SHORT EXERCISE A ▸ Return the following lines exactly as they appear in the stored entries below. Begin at the start of the entries and stop after the line that contains "building: (202, 485)", including both ends.

PASSAGE SHOWN ▸
########################################

If there is any justice, Stewart Cink will win this week's Player Championship. If you're wondering why, consider the following:

Among the minor details that clog the cynical world populated by journalists is the phenomenon known as media day, a PR opportunity for tournaments and a chance to play a great golf course for writers and broadcasters. But what Cink did last week at media day for the Travelers Championship was major-championship caliber.

The gathering this week at TPC Sawgrass is the annual celebration of the PGA Tour. A great field gathers on a great golf course in the shadows of tour headquarters and, almost without exception, a terrific tournament is the result. This year the tournament should also serve as a reminder -- in these difficult times -- how good life has been, and still is, for tour members.

The first year the Players Championship was contested at TPC Sawgrass was 1982 and the total prize money on tour was $15,089,576. This year, the combined purse on tour is in excess of $277 million. That's a nearly 20-fold increase.

To put things into perspective, the median income for an American household in 1982 was $20,171, according to the U.S. Census Bureau. Median income in 2007, the most-recent year for which numbers are available, was $50,237 or a two-and-a-half-fold increase. And I'm guessing the number for an average American household did not increase in 2008 and will not increase this year.

Now where does Cink fit into all of this. What has he done that makes me shed my unbiased-journalist hat and want him to win this week at The Players? He said what needed to be said last week, using his appearance at TPC River Highlands in Cromwell, Conn., for Travelers Championship media day to remind all players how fortunate they are to be PGA Tour members and to point out that now would be a good time for them to show their appreciation to loyal sponsors and fans.

########################################

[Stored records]
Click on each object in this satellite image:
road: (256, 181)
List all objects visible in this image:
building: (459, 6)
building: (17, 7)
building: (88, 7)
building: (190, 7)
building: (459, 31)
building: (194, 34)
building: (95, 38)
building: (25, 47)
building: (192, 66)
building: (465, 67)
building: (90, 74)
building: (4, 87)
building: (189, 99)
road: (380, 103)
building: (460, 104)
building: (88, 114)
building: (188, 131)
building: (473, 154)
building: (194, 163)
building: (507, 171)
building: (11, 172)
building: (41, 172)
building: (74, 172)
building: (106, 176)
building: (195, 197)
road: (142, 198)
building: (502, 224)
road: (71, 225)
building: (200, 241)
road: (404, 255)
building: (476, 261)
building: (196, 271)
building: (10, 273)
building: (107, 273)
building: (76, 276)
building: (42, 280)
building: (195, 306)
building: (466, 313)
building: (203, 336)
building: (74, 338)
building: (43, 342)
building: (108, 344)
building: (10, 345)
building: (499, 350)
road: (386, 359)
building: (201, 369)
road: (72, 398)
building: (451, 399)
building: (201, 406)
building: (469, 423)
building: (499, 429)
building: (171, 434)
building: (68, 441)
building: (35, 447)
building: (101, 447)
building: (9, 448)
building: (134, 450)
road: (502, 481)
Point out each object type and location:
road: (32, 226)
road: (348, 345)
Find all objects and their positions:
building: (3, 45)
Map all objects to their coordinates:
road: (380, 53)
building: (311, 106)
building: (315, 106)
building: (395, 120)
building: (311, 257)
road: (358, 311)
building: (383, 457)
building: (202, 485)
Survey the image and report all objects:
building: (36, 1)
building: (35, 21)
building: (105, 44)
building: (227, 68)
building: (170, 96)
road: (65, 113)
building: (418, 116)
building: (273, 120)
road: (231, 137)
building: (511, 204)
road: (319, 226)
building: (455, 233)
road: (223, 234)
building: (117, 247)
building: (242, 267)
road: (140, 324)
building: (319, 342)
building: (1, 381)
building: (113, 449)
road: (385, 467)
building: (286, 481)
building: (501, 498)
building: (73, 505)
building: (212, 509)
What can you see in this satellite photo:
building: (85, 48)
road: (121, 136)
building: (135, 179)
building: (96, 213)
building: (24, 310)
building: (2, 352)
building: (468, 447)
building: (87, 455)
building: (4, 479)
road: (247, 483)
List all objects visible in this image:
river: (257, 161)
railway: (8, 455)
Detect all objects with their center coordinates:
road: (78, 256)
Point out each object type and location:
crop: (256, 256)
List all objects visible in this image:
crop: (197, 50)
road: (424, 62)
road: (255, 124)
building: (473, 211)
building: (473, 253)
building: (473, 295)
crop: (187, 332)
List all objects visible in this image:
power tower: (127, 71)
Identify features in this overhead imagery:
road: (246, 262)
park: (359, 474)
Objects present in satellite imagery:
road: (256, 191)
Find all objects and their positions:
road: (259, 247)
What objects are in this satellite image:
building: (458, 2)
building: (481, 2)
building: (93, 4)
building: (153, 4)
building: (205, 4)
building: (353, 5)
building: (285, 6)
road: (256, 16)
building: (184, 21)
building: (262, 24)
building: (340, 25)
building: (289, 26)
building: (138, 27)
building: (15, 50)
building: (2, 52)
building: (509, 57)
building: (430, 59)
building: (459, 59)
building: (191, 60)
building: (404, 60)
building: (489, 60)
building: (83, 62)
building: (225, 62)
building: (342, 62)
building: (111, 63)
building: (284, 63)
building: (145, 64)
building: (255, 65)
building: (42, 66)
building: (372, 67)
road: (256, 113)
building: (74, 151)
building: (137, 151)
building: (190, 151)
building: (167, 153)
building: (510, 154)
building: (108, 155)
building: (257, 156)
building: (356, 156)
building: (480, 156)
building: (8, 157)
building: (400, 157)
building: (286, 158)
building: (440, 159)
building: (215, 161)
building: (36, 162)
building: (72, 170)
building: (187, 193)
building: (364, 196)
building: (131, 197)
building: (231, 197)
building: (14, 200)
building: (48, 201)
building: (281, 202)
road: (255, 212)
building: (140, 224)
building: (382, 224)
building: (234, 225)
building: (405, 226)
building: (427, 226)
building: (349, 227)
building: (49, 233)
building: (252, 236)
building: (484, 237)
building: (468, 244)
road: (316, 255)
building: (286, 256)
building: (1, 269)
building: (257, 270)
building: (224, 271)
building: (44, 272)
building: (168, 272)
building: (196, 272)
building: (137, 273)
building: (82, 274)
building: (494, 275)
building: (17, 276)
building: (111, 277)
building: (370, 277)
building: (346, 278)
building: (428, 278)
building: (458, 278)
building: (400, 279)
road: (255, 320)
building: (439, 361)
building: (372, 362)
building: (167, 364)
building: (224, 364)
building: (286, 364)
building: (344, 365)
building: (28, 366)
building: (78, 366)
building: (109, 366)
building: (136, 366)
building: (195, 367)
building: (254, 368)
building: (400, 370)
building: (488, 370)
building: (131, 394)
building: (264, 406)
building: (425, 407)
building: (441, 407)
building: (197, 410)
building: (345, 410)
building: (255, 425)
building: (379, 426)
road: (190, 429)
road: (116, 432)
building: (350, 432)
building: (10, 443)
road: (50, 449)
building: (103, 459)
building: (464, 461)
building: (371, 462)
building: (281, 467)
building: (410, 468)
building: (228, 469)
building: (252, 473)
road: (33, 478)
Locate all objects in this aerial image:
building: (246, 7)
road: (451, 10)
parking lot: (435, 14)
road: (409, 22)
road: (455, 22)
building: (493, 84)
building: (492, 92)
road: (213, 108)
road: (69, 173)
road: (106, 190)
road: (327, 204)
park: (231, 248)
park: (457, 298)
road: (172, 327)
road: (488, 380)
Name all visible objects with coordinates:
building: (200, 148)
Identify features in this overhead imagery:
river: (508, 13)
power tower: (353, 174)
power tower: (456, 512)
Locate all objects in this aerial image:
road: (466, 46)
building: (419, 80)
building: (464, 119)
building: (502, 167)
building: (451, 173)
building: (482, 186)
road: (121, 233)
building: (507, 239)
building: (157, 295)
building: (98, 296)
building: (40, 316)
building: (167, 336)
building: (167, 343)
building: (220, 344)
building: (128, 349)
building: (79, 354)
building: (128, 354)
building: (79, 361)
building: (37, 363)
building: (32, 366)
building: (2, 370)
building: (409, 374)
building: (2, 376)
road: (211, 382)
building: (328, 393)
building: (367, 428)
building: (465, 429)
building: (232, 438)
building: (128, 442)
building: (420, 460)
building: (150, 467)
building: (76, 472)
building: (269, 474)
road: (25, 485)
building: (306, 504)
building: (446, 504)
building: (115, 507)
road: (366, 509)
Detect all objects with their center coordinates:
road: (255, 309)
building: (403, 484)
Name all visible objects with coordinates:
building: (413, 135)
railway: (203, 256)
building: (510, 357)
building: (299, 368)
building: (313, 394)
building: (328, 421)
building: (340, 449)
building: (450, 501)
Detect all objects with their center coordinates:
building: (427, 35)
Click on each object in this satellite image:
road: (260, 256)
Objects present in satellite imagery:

########################################

SHORT EXERCISE B ▸ List every dollar amount mentioned in the passage about Stewart Cink above.

COMPLETE ANSWER A ▸
Click on each object in this satellite image:
road: (256, 181)
List all objects visible in this image:
building: (459, 6)
building: (17, 7)
building: (88, 7)
building: (190, 7)
building: (459, 31)
building: (194, 34)
building: (95, 38)
building: (25, 47)
building: (192, 66)
building: (465, 67)
building: (90, 74)
building: (4, 87)
building: (189, 99)
road: (380, 103)
building: (460, 104)
building: (88, 114)
building: (188, 131)
building: (473, 154)
building: (194, 163)
building: (507, 171)
building: (11, 172)
building: (41, 172)
building: (74, 172)
building: (106, 176)
building: (195, 197)
road: (142, 198)
building: (502, 224)
road: (71, 225)
building: (200, 241)
road: (404, 255)
building: (476, 261)
building: (196, 271)
building: (10, 273)
building: (107, 273)
building: (76, 276)
building: (42, 280)
building: (195, 306)
building: (466, 313)
building: (203, 336)
building: (74, 338)
building: (43, 342)
building: (108, 344)
building: (10, 345)
building: (499, 350)
road: (386, 359)
building: (201, 369)
road: (72, 398)
building: (451, 399)
building: (201, 406)
building: (469, 423)
building: (499, 429)
building: (171, 434)
building: (68, 441)
building: (35, 447)
building: (101, 447)
building: (9, 448)
building: (134, 450)
road: (502, 481)
Point out each object type and location:
road: (32, 226)
road: (348, 345)
Find all objects and their positions:
building: (3, 45)
Map all objects to their coordinates:
road: (380, 53)
building: (311, 106)
building: (315, 106)
building: (395, 120)
building: (311, 257)
road: (358, 311)
building: (383, 457)
building: (202, 485)

COMPLETE ANSWER B ▸
$15,089,576
$277 million
$20,171
$50,237